Start of Data excerpts

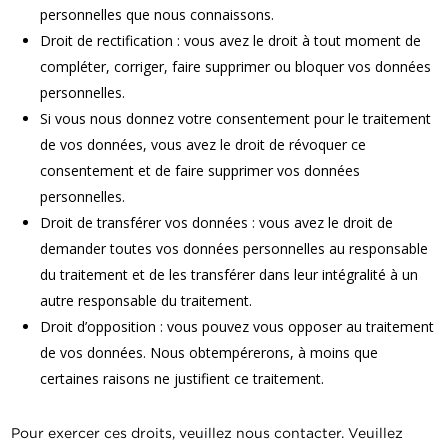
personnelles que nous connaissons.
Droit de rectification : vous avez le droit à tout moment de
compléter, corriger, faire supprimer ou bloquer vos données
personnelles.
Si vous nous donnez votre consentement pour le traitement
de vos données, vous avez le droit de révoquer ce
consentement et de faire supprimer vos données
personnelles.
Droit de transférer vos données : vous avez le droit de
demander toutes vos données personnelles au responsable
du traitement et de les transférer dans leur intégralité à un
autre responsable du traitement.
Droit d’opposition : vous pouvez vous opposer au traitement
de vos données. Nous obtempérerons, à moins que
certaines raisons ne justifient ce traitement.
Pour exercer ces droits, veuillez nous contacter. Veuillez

End of Data excerpts

The lines to output run from the one containing "de vos données." through the last line of the records above; repeat them exactly and nothing more.

de vos données. Nous obtempérerons, à moins que
certaines raisons ne justifient ce traitement.
Pour exercer ces droits, veuillez nous contacter. Veuillez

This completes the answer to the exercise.